● EXERCISES
**A.** Reproduce the essay between "With that context, here" and "never feel alone.", inclusive, substituting "woodland" for "forest".
**B.** List every calendar month named in the essay.

● SOURCE PASSAGE
With that context, here is César Moheno's essay, "The Blessings of the Dream" [Los beneficios del sueño]:
"Many days ago I walked along the road of Don Joel Equihua in one of the most remote parts of the forest on the Purépecha Meseta in Michoacán. Despite the many intervening years, he recognized my step and, as if time didn't exist, we sat on the path, resumed the conversation and began to recount the stories of the peoples. They might have happened yesterday or a hundred years ago. These stories serve to guide us in our world. So we are fortunate, he told me, that we never feel alone. 
"Waking early on a Wednesday morning in March of last year, he realized that the day would be warm, very suitable for planting. As he dressed, he remember his father and his father's father. Every year they had planted corn on the same land. He knew that his son would already be preparing the ox team, and his grandson would be pouring the fertilizer into the buckets. He remembered that it had always been so, and it would be so until the end of time. He knew his plot better than anyone, much better than his body, better than his hand, better even than his wife. All had changed over the years. Their lands and ways of relating to it would remain almost unchanged.
Milpa, Corn Field on Purhépecha Meseta, Michoacán
(Photo: Mexico Voices)
"Seeing him walk, step by step, through the newly opened furrow, one thinks of a dance learned at the beginning of life. He knows not to exaggerate his hopes, but he can never prevent yearning for the future ... that dream in which he sees himself walking in the middle of plants as tall as he. He knows that since October [harvest] the blessings of the land have been fulfilled, and he hopes that no late frost might occur. Following the team led by his son and his grandson sprinkling fertilizer into the furrow, he recalls that he had left the land fallow since late November. He sees himself and his neighbors plowing all the plots with a narrower plow. Everything seems like the needles of a large fabric. As in the second plowing of late December and early January, he hears once again the music of the cúrpites that is heard in all the fields as they are worked."

● DATA SEGMENT
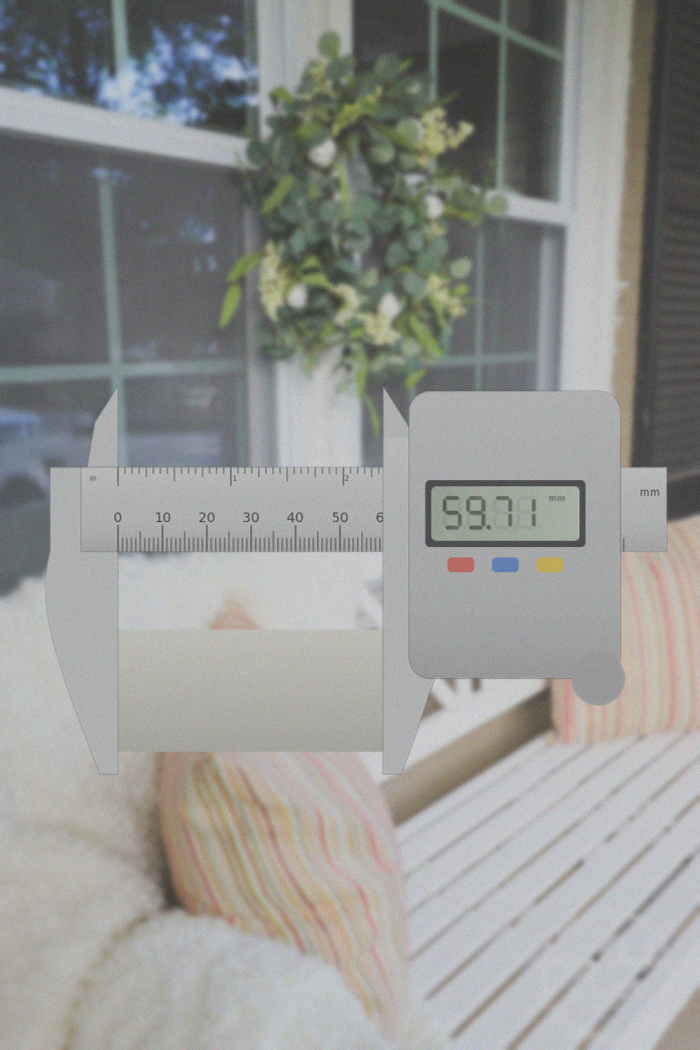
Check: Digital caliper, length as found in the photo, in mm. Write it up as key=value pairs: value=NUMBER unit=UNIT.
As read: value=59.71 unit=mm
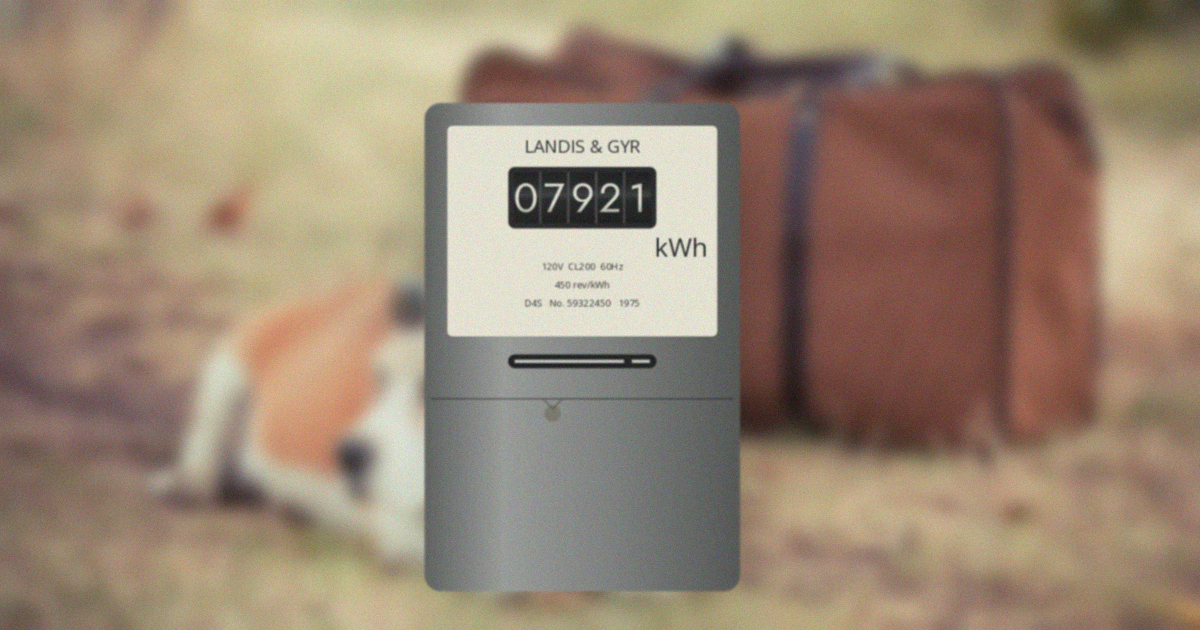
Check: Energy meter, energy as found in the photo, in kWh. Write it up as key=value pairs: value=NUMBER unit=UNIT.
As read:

● ANSWER SECTION
**A.**
With that context, here is César Moheno's essay, "The Blessings of the Dream" [Los beneficios del sueño]:
"Many days ago I walked along the road of Don Joel Equihua in one of the most remote parts of the woodland on the Purépecha Meseta in Michoacán. Despite the many intervening years, he recognized my step and, as if time didn't exist, we sat on the path, resumed the conversation and began to recount the stories of the peoples. They might have happened yesterday or a hundred years ago. These stories serve to guide us in our world. So we are fortunate, he told me, that we never feel alone.

**B.**
- March
- October
- November
- December
- January